WHAT YOU NEED TO DO:
1/ According to the Eberron blog post, what game system will the new campaign use?
2/ From the Eberron blog post, return the part that opens with the words containing "What drew my" and closes with "group of films.".
3/ Please write the next part of the Eberron blog post, picking up after its last sentence.

EXCERPTED PASSAGE:
Tuesday, May 4, 2010

Eberron and Clashing Inspirations

My friend Chris (of Chris's Invincible Super-Blog fame) invited me to play in the new game he's starting up--a Pathfinder campaign in the Eberron setting.

In getting ready for the game, I've been perusing the Eberron Campaign Setting book--something I haven't really looked at since I purchased it in curiosity, because it was the winner of WOTC's setting contest. The introduction has a section on the "Tone of Eberron." I think a lot of the elements mentioned here--the emphasis on "cinematic" action, the blending of pulp and medieval fantasy conventions--go a long way to explaining what the judges at WOTC found appealing about the setting. There's also references to "a thousand shades of gray" and "dark adventure," which seem to suggest moral ambiguity and edginess--things the kids are thought to be into.

What drew my attention in particular is that Eberron's version of the old "Appendix N" are all film references, not literary ones. Nothing wrong with that, in particular. The list of inspirations for my current campaign contains a filmography. What's particular interesting is not that its a list of films, but rather that its a fairly disparate group of films.

DATA RECORDS:
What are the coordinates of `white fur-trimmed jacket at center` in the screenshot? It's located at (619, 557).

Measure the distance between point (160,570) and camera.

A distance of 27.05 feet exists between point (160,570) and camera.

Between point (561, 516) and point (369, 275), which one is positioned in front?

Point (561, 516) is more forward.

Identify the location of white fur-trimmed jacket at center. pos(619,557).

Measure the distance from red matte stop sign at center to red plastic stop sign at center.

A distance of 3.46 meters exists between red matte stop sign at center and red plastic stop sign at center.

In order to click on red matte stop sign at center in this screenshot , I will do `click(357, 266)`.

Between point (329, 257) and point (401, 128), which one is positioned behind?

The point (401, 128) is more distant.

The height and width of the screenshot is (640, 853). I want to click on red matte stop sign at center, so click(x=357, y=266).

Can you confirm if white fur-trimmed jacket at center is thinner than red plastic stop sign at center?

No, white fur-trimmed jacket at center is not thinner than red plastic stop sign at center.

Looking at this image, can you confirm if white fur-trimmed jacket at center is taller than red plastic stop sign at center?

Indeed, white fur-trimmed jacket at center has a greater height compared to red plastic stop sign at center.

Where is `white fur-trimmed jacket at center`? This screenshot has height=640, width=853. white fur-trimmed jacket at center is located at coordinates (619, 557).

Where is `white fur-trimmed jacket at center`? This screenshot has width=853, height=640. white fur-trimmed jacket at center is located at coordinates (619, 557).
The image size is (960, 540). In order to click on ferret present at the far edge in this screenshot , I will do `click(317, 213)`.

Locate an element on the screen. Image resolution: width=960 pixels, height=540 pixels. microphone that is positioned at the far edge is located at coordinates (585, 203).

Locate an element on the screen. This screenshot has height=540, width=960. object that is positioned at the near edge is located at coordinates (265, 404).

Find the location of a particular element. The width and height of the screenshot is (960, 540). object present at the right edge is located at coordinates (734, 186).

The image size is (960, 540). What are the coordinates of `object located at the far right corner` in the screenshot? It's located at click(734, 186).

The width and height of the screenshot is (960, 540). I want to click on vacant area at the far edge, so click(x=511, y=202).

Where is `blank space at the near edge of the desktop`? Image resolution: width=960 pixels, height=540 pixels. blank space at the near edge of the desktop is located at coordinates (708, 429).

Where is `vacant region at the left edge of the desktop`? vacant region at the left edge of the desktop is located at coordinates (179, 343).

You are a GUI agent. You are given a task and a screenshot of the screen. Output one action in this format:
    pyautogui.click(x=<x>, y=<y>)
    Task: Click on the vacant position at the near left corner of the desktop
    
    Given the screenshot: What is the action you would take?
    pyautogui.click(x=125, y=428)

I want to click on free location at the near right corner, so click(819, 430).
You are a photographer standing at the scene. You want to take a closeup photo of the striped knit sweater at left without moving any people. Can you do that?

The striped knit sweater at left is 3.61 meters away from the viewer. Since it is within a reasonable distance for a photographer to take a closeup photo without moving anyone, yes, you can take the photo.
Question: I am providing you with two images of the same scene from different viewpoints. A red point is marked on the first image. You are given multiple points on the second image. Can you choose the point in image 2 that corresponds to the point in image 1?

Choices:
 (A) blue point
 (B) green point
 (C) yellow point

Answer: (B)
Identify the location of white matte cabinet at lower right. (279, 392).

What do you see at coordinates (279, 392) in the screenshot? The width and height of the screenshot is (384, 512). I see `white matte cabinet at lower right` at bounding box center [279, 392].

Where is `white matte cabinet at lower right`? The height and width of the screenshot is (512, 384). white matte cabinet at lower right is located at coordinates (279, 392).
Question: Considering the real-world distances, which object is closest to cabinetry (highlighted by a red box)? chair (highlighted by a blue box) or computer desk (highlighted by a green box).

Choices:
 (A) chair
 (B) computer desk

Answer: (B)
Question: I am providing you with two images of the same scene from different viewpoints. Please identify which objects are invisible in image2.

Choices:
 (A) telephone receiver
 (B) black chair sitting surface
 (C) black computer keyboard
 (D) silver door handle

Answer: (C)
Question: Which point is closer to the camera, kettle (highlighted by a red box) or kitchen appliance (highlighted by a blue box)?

TASK-BY-TASK ANSWERS:
1/ Pathfinder

2/
What drew my attention in particular is that Eberron's version of the old "Appendix N" are all film references, not literary ones. Nothing wrong with that, in particular. The list of inspirations for my current campaign contains a filmography. What's particular interesting is not that its a list of films, but rather that its a fairly disparate group of films.

3/
I can put Brotherhood of the Wolf, and From Hell together. These are "cinematic" (in the since of visually dynamic) and somewhat "dark" in tone. Pirates of the Caribbean, and The Mummy certainly fit together with over-the-top action and a bit of humor. Maybe Sleepy Hollow and Brotherhood and of the Wolf bridge the cap between those two and From Hell in slightly different ways.

The ones that really have me scratching my head are Name of the Rose, Casablanca, and The Maltese Falcon. I can put Name and Maltese together, or Maltese and Casablanca, so maybe by the transitive property I can group the three, but I have a harder time putting them with most of the films above.

I'm sure I'm over-thinking this. I firmly believe that inspirations can have dissonance as well as consonance. But without any explanation, I sort of think these references were slapped together for very superficial reasons without much thought to how one might conceptualize their elements to come up with a coherent "feel" for the setting.

Luckily, I'm not the DM this time, so I don't have to put those things together, and I'm certainly won't deny that there are some cool elements to Eberron, for all that.

And in the end, its gaming--with friends.  And that ain't bad.

6 comments:

NetherWerks said...

I find the films listed as inspiration far more interesting than the setting they inspired. But then I like the idea of smashing Captain Blood with War of the Worlds for pirates versus martians. I guess I'm just not the target audience. Heh. Now I want to watch Name of the Rose again. And Brotherhood of the Wolf. Cool.

Trey said...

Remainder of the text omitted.